When synchronization structures are placed in the code, strategically-placed coding details can simplify CDC verification. For example, including either “SYNC” or “FIFO” as part of the instance name for a synchronizing structure will cause the instantiation paths of all protected clock domain crossing points to contain the keyword. Figure 1 illustrates this approach. Thereafter a quick check of the synthesis tool’s clock domain crossing report can verify that all CDC paths are protected.
Figure 1: Adding “CDCFIFO” to the mnemonics for a synchronizing structure’s instance name will embed the term in the instantiation paths of all protected clock domain crossing points.
CDC Verification Tool s Track Down the Villain
There is another critical tool in the CDC detective’s kit. A dedicated verification solution such as Mentor Graphics 0-In® CDC is the most efficient tool for validating synchronization structures, CDC protocols and reconvergent logic. Figure 2 depicts a sample screen image. When the tool reads in an RTL design, it automatically detects asynchronous clocks, CDC paths and synchronization structures.
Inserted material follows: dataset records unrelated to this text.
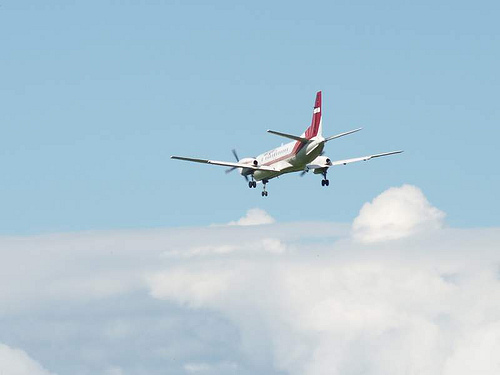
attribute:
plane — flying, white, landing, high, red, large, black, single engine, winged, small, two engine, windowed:
[170, 98, 428, 207]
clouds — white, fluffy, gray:
[67, 271, 487, 369]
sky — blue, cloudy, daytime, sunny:
[22, 11, 455, 163]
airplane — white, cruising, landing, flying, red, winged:
[147, 77, 423, 216]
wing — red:
[158, 126, 429, 167]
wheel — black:
[240, 175, 266, 197]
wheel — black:
[311, 172, 332, 200]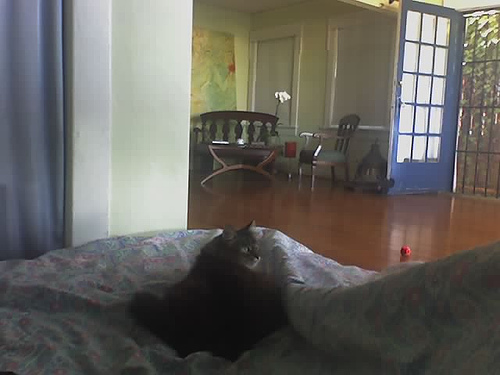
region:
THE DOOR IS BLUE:
[380, 0, 463, 200]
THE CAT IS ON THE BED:
[126, 214, 303, 372]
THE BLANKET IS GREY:
[0, 217, 499, 373]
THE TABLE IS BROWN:
[198, 136, 295, 191]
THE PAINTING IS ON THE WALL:
[187, 24, 242, 125]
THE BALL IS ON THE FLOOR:
[401, 245, 418, 262]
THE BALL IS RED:
[398, 240, 416, 263]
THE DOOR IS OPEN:
[389, 0, 498, 197]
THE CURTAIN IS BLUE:
[0, 0, 70, 260]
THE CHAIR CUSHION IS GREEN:
[297, 147, 344, 170]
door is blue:
[387, 1, 457, 263]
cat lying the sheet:
[121, 197, 265, 363]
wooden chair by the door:
[331, 109, 361, 191]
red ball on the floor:
[377, 221, 427, 266]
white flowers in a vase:
[258, 71, 287, 155]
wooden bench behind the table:
[203, 111, 280, 158]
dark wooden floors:
[305, 198, 477, 264]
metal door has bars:
[442, 36, 498, 198]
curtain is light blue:
[2, 18, 90, 246]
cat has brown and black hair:
[179, 217, 281, 365]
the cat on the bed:
[125, 216, 291, 352]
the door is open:
[388, 0, 458, 202]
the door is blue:
[385, 4, 460, 194]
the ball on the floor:
[396, 237, 420, 258]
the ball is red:
[397, 240, 414, 260]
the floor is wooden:
[282, 198, 388, 253]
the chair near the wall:
[296, 107, 371, 189]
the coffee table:
[191, 131, 292, 186]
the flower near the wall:
[256, 79, 305, 136]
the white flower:
[256, 83, 294, 104]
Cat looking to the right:
[128, 216, 288, 359]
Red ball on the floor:
[396, 240, 411, 258]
This structural analysis results will not only identify correct synchronization structures, but also will identify CDC paths with bad or missing structures as shown in Figure 3. Designers will want to review the CDC violations, correct the bad or missing synchronization structures and waive any CDC paths with exceptions. A full-featured verification tool will offer a structured approach to reviewing results and a straightforward way to waiver ad-hoc synchronization schemes and other exceptions; it also will keep track of those waivers for design reviews.
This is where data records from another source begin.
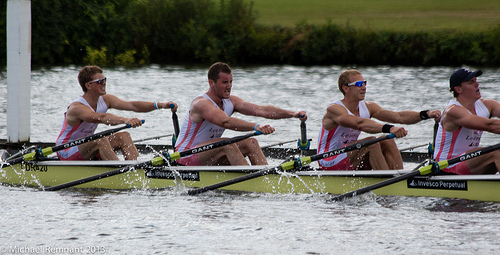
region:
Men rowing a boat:
[3, 61, 499, 198]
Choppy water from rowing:
[1, 165, 499, 243]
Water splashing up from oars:
[1, 160, 368, 197]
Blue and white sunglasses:
[346, 79, 369, 88]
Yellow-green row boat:
[3, 141, 499, 201]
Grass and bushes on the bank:
[32, 0, 499, 60]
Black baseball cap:
[451, 68, 483, 87]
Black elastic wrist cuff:
[418, 108, 431, 122]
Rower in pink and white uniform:
[56, 66, 177, 158]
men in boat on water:
[28, 51, 495, 208]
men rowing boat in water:
[31, 46, 475, 215]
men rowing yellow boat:
[25, 67, 499, 224]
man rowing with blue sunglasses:
[314, 53, 416, 190]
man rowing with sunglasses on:
[45, 44, 142, 171]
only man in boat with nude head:
[170, 55, 282, 195]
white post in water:
[3, 5, 49, 145]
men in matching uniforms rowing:
[21, 55, 496, 209]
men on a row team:
[37, 36, 496, 178]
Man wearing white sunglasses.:
[70, 62, 115, 94]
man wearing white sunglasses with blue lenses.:
[335, 63, 372, 111]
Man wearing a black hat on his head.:
[444, 57, 489, 104]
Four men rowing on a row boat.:
[5, 36, 497, 208]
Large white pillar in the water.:
[3, 2, 35, 146]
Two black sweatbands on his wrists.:
[375, 103, 445, 134]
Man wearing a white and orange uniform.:
[173, 57, 288, 167]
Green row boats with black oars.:
[7, 125, 498, 214]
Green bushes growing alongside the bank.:
[33, 4, 264, 66]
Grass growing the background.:
[260, 2, 496, 34]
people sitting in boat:
[65, 40, 492, 235]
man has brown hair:
[77, 61, 108, 99]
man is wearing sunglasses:
[87, 77, 118, 93]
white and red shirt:
[43, 95, 89, 155]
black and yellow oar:
[1, 101, 148, 196]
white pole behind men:
[0, 13, 32, 170]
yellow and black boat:
[26, 109, 498, 191]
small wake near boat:
[81, 133, 386, 224]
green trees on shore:
[13, 1, 265, 65]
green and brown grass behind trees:
[251, 1, 477, 46]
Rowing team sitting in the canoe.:
[15, 22, 498, 214]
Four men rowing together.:
[12, 37, 499, 197]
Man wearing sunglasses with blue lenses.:
[328, 68, 378, 98]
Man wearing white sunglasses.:
[75, 63, 116, 101]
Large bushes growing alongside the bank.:
[37, 2, 250, 61]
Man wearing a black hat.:
[440, 62, 488, 103]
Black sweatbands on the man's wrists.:
[379, 93, 439, 145]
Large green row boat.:
[5, 132, 497, 207]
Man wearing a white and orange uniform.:
[48, 57, 167, 168]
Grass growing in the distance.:
[265, 0, 498, 32]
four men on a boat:
[58, 63, 498, 178]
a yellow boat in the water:
[2, 155, 499, 204]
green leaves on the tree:
[193, 31, 206, 47]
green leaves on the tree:
[101, 34, 143, 69]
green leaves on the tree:
[139, 5, 161, 30]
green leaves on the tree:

Figure 2: Reconvergence of two or more synchronized signals can result in synchronization problems. When multiple signals reconverge, their relative timing is unpredictable. Logic that receives these signals should account for potential cycle skew.
Figure 3: This screen displays bad synchronization structures such as this one in which combinatorial logic elements are interrupting the path between the transmitting register and the pair of D FF’s that function as synchronizers.
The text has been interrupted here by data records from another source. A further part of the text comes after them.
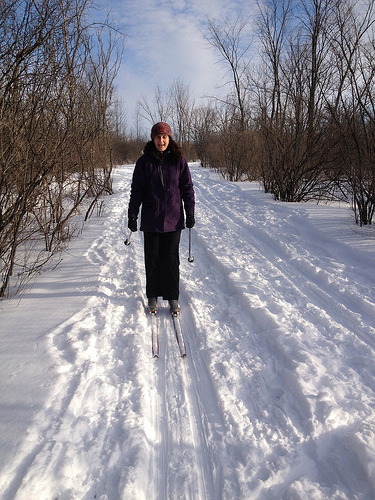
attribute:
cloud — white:
[64, 3, 297, 132]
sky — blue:
[1, 1, 370, 146]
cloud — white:
[112, 7, 236, 130]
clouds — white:
[91, 1, 374, 139]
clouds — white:
[84, 2, 277, 133]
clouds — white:
[126, 20, 226, 83]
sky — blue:
[94, 7, 309, 90]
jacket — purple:
[132, 154, 196, 242]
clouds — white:
[215, 7, 248, 35]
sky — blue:
[60, 3, 313, 111]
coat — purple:
[127, 142, 199, 234]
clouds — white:
[95, 6, 232, 106]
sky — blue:
[94, 1, 369, 125]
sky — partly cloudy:
[7, 10, 369, 126]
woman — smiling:
[148, 124, 187, 158]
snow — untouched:
[241, 212, 373, 319]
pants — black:
[142, 225, 182, 302]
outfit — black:
[121, 140, 200, 300]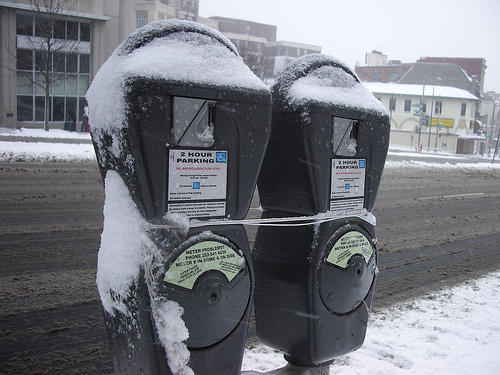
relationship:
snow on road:
[171, 266, 500, 375] [1, 156, 499, 369]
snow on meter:
[240, 267, 497, 372] [252, 51, 392, 373]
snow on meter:
[240, 267, 497, 372] [82, 17, 274, 374]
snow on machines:
[171, 266, 500, 375] [81, 83, 417, 375]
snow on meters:
[139, 45, 250, 81] [78, 9, 401, 374]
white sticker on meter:
[182, 139, 236, 206] [67, 9, 285, 374]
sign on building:
[424, 114, 454, 128] [350, 60, 487, 154]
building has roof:
[323, 39, 492, 234] [350, 56, 484, 88]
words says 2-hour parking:
[162, 142, 372, 202] [174, 147, 218, 164]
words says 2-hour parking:
[162, 142, 372, 202] [336, 160, 362, 172]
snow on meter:
[85, 164, 200, 375] [82, 17, 274, 374]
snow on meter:
[0, 78, 499, 173] [82, 17, 274, 374]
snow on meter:
[220, 272, 498, 369] [243, 50, 394, 375]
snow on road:
[171, 266, 500, 375] [7, 157, 498, 274]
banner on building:
[411, 99, 481, 146] [329, 23, 498, 195]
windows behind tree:
[6, 7, 119, 138] [22, 4, 84, 124]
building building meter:
[354, 78, 484, 166] [281, 60, 395, 340]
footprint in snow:
[374, 341, 408, 371] [419, 304, 489, 373]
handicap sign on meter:
[215, 151, 227, 164] [82, 17, 274, 374]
The Truth, the Whole Truth…
Precision Synthesis provides a detailed report for all paths on which a signal crosses from one clock domain to another in the synthesized design. To leverage this report, be sure to define all clocks, specifying the proper clock domains. Then produce the clock domain crossing report after synthesis (shown earlier in Figure 1 which depicts the CDC report for the same design using two different coding styles). Note that with use of proper coding style, CDC protection can be quickly confirmed either by inspection or by executing a simple text-searching script.
Case Closed
Imagine yourself as part of a detective team chartered to identify and avoid CDC errors. Is your team confident about catching Mr. X and all his partners in crime? Or are Mr. X and his gang eluding you again, only to be caught late in your design cycle or found by customers in the field?
As this article has explained, Mr. X is very slippery. He can’t be reliably detected using traditional verification techniques. Designers must confirm in advance that metastability will not cause functional problems in their design logic. Attempting to use CDC design techniques and tools separately will allow Mr. X to elude capture, resulting in CDC bugs in the silicon. Capturing Mr. X requires the attention of savvy designers using the same collaborative, targeted approach a team of detectives might use: proven CDC design techniques, specialized CDC verification tools, and trusted synthesis tools.
1Chaney, Thomas, “Measured Flip-Flop Responses to Marginal Triggering,” IEEE Transactions of Computers, Volume C-32, No. 12, December 1983, pgs 1207 to 1209.